Sade era, fue, un milagro inimaginable. ¿De dónde había aparecido aquella mujer espigada, hermosa, intrigante y profundamente exótica? Casi ningún oyente medio sabía nada en términos musicales sobre Nigeria cuando en 1984 irrumpió en las radiofórmulas Your love is king y, apenas unos meses después, la ya imparable Smooth operator. Sade Adu nos dejó atónitos: la elegancia y la seducción, siempre con tacto sedoso, eran eso. Pero aún más conmovedor resultó comprobar que en apenas un año aquella mujer hasta entonces desconocida ponía ya en circulación un segundo álbum. Más extenso y cadencioso, más profundo. En teoría, con menos posibilidades aún de conquistar las listas de éxitos. Y qué va: sucumbimos. Incluso ahora, tanto tiempo después, emociona pensar que todo aquello fuera posible.

 

Una mujer magnética, embriagadora; receptora de todas las miradas y admiraciones cuando no conocíamos el significado de la paridad y nadie había escrito ni pronunciado términos como lideresa o empoderamiento. Sade Adu había trabajado como modelo y diseñadora de moda antes de descubrir su enorme potencial como cantante y compositora. Hoy se la consideraría un exponente de música adulta y sin un ápice de potencial comercial, pero entonces se volvió un imán de seducción irresistible.

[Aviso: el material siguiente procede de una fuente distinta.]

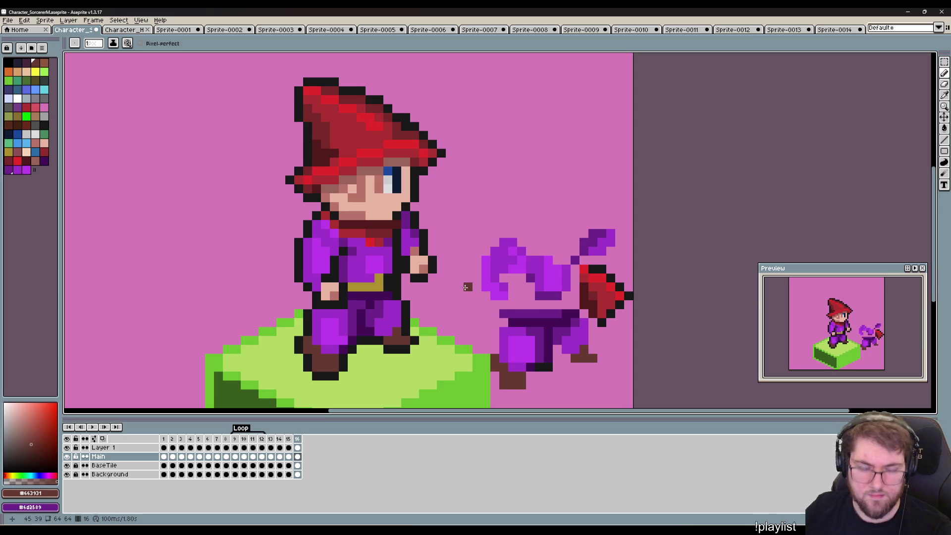
# Sample the staff head's dark red and compare the staff on frame 15.
pyautogui.press('Left')
pyautogui.press('Right')
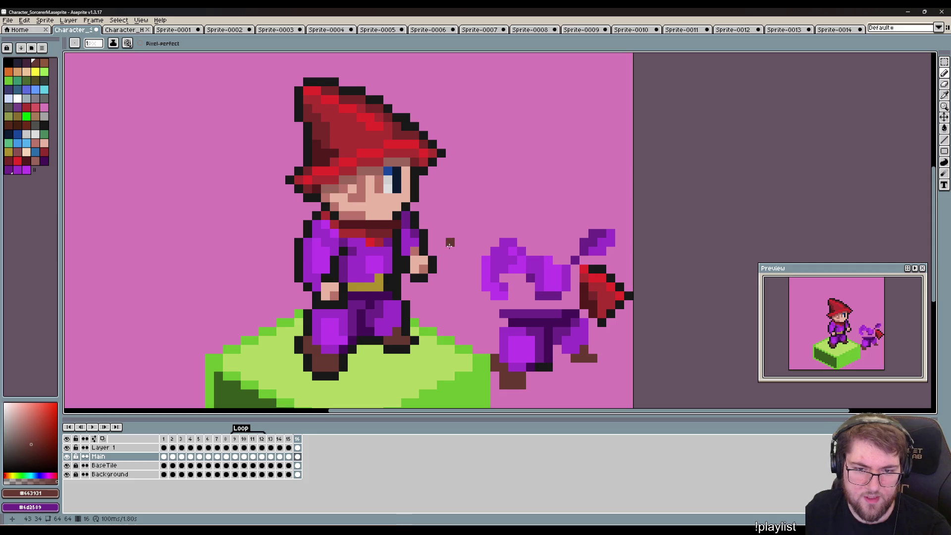
pyautogui.press('i')
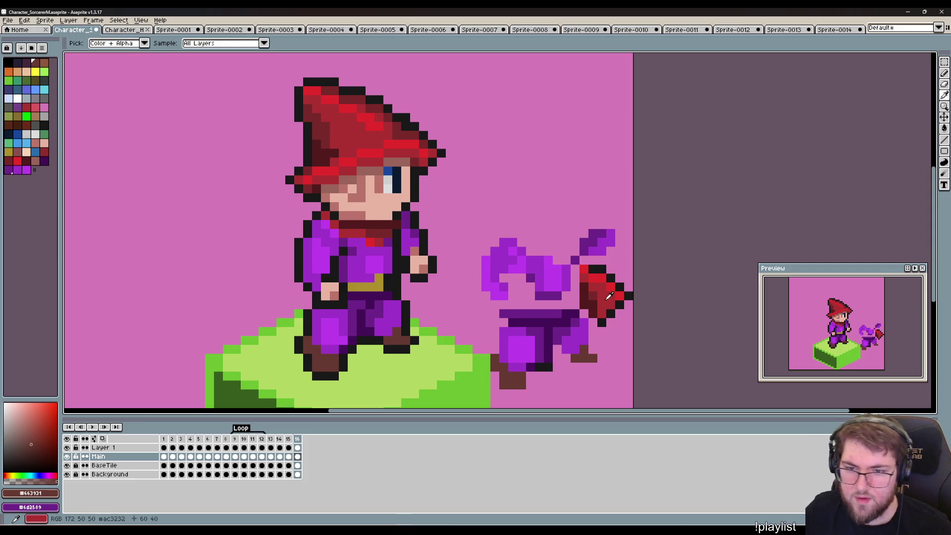
pyautogui.keyDown('alt'); pyautogui.click(596, 299); pyautogui.keyUp('alt')
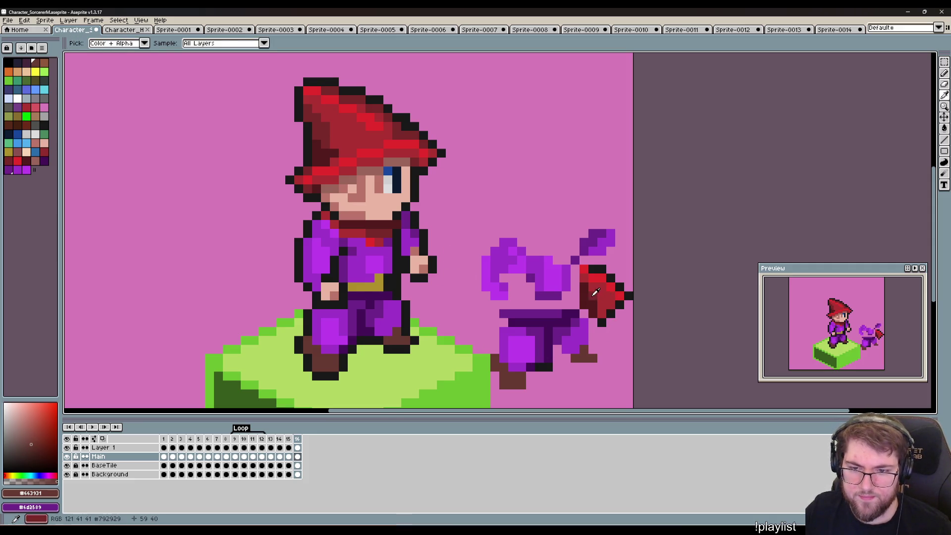
pyautogui.press('Left')
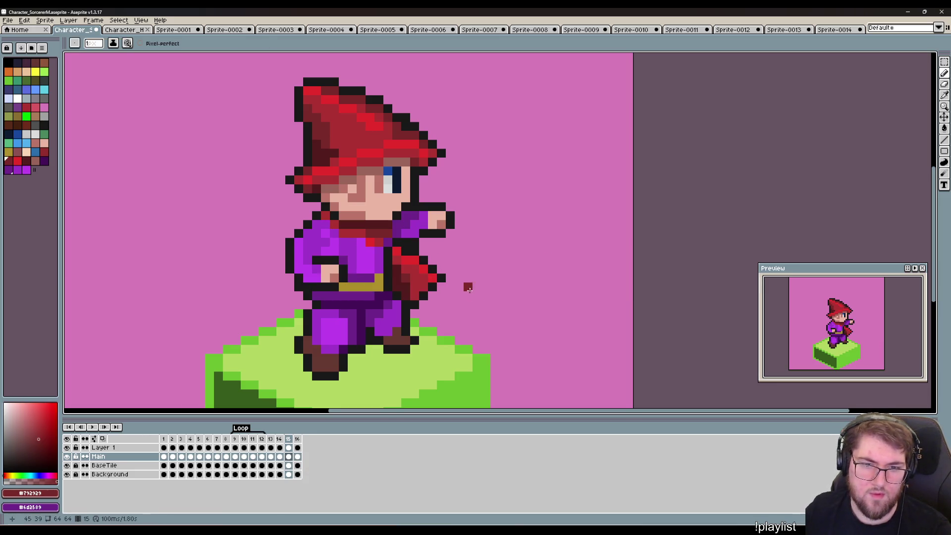
pyautogui.press('Right')
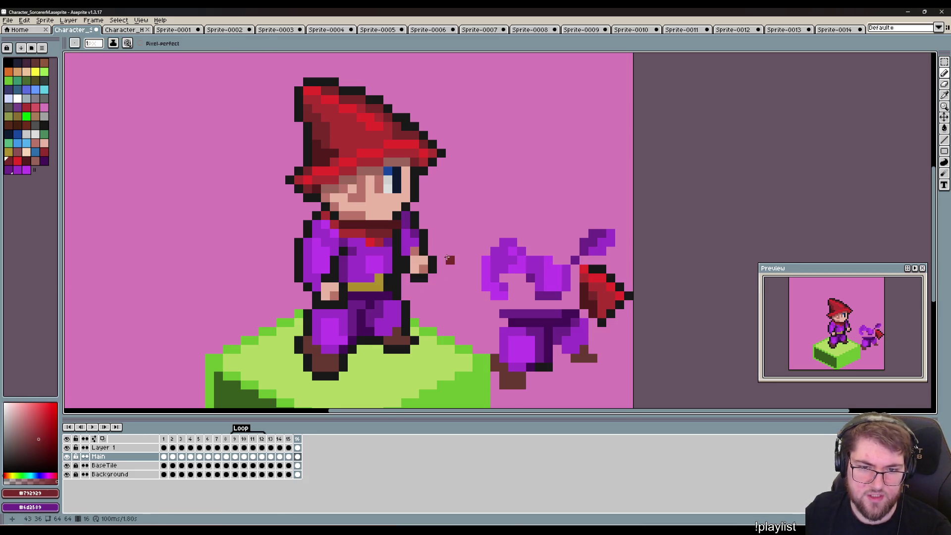
# Draw the dark red staff head beside the hand, erase extra pixels, and play the animation.
pyautogui.moveTo(448, 253); pyautogui.dragTo(430, 287)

Incluso aunque este segundo elepé acentuase el barniz jazzístico y rebajara el ritmo del metrónomo: más allá de la suntuosidad r’n’b de Never as good as the first time, casi todo Promise transcurría al ralentí. Hasta la apertura de Is it a crime?, pura sofisticación noctámbula, sobrepasaba con holgura los seis minutos. Igual que el tercer corte, el también embriagador y sosegadísimo War of the hearts.

 

Buena parte de la culpa le corresponde a Robin Millar, productor de estos dos primeros elepés y dotado por entonces de una varita mágica tras la mesa de mezclas que, en realidad, nunca le ha abandonado: Everything But The Girl, Fine Young Cannibals, Working Week y hasta la escritura de The best, el megaéxito de Tina Turner. Él supo acentuar el enigma y sublimar la belleza del terciopelo. Encontró un baluarte en The sweetest taboo, que casi se podía bailar y tararear, pero luego reculó hacia el jazz con el rotundo saxo de You’re not the man y sacó todo el provecho a baladones con poso, en particular Jezebel o Tar baby.

 

Puede que nos hubiésemos podido ahorrar el instrumental Punch drunk, que no aporta otra cosa que hilo musical, pero Promise era adorable hasta en el insólito Fear, el tema de corte más etéreo y ambiental, con un estribillo… ¡en castellano! Cosas de la que acabaría siendo esposa de un director de cine español, Carlos Scola, y que tras su boda se trasladaría a vivir a Madrid, allá por 1989. Los discos se espaciarían cada vez más hasta convertirse en posibilidades remotas, pero la emoción de aquellos momentos primigenios fue indiscutible.